* REQUEST: Say how many of the lines below include the word "young". Only the number should be given.

* INPUT DATA:

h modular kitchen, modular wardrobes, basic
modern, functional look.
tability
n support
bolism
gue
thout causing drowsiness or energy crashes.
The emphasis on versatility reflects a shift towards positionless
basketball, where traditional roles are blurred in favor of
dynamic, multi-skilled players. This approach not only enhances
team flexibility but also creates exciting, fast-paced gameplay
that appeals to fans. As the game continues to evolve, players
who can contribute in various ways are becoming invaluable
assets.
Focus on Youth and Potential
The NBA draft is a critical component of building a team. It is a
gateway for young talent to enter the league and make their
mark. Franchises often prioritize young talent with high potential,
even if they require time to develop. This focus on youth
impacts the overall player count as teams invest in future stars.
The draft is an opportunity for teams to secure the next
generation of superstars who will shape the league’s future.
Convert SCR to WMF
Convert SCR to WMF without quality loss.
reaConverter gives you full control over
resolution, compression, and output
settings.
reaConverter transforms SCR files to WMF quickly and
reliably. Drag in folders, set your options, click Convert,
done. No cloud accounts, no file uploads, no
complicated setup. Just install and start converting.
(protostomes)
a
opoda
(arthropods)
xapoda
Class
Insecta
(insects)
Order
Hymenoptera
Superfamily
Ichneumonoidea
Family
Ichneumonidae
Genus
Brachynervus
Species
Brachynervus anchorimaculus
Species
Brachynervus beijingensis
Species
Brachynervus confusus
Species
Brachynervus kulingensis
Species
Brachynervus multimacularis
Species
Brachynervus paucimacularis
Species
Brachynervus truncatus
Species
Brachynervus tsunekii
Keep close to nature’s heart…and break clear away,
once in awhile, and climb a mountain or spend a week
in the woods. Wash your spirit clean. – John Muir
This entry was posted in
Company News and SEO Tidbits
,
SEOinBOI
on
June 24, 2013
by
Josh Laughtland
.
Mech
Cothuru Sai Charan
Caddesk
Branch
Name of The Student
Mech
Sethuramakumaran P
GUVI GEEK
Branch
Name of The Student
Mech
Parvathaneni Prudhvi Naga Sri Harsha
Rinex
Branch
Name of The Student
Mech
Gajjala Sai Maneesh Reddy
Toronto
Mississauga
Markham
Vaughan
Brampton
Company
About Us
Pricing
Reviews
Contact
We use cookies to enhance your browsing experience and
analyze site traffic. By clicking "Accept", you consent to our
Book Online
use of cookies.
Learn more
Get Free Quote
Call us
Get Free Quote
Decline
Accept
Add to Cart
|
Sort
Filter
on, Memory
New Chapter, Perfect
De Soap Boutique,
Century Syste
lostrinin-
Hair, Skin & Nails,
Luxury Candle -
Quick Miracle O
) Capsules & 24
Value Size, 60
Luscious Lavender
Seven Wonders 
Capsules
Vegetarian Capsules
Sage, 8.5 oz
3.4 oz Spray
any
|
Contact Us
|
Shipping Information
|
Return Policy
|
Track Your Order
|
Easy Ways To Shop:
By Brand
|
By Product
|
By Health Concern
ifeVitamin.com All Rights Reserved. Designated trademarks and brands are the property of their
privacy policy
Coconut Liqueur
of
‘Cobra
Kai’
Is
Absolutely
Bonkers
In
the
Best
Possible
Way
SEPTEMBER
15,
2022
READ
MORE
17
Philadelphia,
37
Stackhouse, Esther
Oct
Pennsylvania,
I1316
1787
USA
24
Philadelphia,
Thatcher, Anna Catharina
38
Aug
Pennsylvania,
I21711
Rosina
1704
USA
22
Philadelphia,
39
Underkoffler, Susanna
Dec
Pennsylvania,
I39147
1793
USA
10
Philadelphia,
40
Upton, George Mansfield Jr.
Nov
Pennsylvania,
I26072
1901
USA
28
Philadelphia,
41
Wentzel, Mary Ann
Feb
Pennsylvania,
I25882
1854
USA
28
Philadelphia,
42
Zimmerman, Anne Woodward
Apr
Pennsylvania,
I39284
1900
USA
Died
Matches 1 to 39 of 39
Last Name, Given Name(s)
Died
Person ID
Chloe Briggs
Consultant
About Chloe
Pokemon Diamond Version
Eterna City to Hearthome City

* FINAL ANSWER: 2